Repeat the material below word for word, starting at its first line and ending at the line that contains "den Preis „Bibliothek des Jahres in kleinen", with both of those lines included.

(Saved data entries)
————————

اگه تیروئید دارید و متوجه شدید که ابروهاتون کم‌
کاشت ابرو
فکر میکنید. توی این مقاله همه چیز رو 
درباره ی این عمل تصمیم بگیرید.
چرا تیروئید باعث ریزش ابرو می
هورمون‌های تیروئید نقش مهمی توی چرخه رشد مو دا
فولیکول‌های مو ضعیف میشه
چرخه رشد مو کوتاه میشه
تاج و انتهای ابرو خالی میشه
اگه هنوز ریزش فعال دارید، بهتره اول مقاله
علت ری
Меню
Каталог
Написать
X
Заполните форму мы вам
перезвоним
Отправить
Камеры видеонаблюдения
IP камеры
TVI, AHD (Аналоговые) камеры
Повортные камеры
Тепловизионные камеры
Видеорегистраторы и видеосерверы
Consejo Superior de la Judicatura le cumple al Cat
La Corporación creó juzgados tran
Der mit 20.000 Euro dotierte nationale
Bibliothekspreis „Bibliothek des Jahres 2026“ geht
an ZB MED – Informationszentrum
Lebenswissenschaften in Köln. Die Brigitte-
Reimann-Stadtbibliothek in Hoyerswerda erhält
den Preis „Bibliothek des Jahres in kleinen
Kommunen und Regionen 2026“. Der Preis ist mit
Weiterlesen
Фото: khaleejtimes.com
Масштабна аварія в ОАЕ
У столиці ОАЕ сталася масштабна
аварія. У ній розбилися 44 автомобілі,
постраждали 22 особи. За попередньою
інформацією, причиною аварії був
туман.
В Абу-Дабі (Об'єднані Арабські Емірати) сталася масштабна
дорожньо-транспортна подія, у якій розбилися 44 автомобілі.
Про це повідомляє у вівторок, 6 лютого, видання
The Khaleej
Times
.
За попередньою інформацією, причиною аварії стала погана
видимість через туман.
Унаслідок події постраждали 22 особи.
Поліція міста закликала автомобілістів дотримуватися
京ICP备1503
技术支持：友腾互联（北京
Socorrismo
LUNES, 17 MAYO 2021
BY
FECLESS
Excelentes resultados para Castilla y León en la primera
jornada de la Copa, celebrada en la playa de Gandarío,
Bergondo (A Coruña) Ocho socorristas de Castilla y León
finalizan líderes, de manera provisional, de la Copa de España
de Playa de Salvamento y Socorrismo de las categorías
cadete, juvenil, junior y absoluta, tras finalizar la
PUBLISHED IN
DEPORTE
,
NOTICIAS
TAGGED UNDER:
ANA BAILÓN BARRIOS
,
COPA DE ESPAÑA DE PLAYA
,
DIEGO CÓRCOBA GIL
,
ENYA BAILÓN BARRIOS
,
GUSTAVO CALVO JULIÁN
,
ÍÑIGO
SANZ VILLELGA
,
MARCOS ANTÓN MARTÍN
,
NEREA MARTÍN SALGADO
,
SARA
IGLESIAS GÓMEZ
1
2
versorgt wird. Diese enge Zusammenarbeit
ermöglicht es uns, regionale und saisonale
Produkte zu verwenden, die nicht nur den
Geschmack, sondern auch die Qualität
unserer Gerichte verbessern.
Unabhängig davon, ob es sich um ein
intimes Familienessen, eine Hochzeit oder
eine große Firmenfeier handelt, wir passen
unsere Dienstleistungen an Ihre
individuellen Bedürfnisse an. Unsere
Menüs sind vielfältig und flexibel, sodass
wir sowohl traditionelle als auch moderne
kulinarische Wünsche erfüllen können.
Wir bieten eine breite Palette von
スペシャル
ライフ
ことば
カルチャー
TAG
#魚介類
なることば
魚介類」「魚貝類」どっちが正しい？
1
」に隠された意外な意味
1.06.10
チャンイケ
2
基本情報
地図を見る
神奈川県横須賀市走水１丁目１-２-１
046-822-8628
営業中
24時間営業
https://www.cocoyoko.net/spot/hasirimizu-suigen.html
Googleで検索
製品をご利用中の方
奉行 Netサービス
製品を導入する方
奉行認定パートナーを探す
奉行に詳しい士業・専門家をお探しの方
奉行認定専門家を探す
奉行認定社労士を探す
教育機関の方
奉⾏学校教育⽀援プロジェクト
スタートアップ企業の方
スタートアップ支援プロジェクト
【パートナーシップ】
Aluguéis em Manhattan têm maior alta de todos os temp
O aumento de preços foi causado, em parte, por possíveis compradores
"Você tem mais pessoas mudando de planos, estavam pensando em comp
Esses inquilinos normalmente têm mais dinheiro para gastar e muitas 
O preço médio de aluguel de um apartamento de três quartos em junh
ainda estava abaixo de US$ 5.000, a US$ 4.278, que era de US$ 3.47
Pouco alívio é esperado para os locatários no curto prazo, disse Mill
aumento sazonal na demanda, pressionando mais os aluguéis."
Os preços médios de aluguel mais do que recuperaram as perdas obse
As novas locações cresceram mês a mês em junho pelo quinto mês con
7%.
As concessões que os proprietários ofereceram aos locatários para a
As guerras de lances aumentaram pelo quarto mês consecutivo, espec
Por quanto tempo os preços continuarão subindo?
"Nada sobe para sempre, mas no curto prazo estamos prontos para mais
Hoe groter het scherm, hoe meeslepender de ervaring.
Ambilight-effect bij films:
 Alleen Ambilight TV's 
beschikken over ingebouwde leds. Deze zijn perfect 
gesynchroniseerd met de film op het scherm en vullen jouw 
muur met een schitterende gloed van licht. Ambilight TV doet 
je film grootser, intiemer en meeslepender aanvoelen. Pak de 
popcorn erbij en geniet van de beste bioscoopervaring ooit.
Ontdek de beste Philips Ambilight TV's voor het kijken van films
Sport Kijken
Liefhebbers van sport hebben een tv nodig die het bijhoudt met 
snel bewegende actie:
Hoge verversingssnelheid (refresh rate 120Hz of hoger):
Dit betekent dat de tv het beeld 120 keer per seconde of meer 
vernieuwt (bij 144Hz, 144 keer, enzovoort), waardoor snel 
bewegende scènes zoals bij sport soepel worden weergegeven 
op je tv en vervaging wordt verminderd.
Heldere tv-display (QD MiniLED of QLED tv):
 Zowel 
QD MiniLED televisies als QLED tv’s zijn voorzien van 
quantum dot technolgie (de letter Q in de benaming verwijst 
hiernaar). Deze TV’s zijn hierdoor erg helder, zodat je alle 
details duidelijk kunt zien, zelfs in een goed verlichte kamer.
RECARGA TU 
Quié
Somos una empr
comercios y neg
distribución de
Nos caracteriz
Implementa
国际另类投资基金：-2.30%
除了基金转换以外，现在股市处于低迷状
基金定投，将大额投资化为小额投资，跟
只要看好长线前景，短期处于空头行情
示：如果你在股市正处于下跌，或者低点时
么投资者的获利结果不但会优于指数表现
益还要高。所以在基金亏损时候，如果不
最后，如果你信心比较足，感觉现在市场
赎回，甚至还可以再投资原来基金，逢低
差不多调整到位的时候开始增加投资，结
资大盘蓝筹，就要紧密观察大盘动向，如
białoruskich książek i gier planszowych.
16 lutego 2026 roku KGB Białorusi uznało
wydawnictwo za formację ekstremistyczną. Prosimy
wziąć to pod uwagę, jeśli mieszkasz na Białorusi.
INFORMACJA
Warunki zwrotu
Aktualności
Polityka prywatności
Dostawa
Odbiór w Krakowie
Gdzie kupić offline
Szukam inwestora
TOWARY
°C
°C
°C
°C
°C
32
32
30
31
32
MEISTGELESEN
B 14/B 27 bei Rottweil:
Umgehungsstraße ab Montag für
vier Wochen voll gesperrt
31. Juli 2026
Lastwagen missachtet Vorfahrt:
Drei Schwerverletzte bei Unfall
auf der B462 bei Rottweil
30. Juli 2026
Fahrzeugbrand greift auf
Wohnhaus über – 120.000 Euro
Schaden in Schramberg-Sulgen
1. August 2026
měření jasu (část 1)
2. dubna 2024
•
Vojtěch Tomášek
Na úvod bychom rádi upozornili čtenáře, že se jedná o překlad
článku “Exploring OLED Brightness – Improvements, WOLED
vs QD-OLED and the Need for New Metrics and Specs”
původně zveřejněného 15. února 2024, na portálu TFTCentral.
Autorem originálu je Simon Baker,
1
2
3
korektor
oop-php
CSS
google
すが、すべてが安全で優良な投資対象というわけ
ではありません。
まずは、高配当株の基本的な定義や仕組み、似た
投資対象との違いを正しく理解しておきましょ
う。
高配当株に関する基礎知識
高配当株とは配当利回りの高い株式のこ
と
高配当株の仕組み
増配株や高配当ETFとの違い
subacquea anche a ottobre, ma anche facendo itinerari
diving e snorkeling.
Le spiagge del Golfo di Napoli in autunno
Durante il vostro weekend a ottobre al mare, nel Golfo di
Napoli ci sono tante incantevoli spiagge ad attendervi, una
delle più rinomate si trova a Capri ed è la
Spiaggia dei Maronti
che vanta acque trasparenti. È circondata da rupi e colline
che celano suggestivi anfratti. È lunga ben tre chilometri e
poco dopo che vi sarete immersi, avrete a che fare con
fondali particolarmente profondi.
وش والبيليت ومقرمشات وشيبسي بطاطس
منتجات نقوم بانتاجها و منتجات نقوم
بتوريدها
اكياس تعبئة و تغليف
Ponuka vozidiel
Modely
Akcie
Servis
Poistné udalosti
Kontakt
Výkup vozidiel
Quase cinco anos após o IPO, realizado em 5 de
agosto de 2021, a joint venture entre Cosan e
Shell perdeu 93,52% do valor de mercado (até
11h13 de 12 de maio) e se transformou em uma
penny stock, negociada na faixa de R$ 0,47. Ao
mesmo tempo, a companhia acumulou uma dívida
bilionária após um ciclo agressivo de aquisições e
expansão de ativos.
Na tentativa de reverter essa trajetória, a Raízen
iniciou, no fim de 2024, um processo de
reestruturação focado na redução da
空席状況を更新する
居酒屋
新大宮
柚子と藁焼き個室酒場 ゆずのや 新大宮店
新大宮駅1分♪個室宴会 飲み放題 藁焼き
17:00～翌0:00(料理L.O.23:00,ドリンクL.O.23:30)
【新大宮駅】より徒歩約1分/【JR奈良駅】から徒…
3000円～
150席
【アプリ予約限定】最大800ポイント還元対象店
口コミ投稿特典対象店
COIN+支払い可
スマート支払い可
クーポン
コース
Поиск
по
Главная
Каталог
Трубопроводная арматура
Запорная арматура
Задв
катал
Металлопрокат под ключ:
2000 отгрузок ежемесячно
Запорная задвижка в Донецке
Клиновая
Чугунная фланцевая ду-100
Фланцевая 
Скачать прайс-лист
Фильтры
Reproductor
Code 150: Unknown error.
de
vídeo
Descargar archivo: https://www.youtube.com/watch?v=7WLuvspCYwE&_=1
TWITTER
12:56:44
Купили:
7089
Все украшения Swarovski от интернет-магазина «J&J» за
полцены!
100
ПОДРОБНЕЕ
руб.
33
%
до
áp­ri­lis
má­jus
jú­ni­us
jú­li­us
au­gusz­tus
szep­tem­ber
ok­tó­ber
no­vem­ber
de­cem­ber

————————

Response>
اگه تیروئید دارید و متوجه شدید که ابروهاتون کم‌
کاشت ابرو
فکر میکنید. توی این مقاله همه چیز رو 
درباره ی این عمل تصمیم بگیرید.
چرا تیروئید باعث ریزش ابرو می
هورمون‌های تیروئید نقش مهمی توی چرخه رشد مو دا
فولیکول‌های مو ضعیف میشه
چرخه رشد مو کوتاه میشه
تاج و انتهای ابرو خالی میشه
اگه هنوز ریزش فعال دارید، بهتره اول مقاله
علت ری
Меню
Каталог
Написать
X
Заполните форму мы вам
перезвоним
Отправить
Камеры видеонаблюдения
IP камеры
TVI, AHD (Аналоговые) камеры
Повортные камеры
Тепловизионные камеры
Видеорегистраторы и видеосерверы
Consejo Superior de la Judicatura le cumple al Cat
La Corporación creó juzgados tran
Der mit 20.000 Euro dotierte nationale
Bibliothekspreis „Bibliothek des Jahres 2026“ geht
an ZB MED – Informationszentrum
Lebenswissenschaften in Köln. Die Brigitte-
Reimann-Stadtbibliothek in Hoyerswerda erhält
den Preis „Bibliothek des Jahres in kleinen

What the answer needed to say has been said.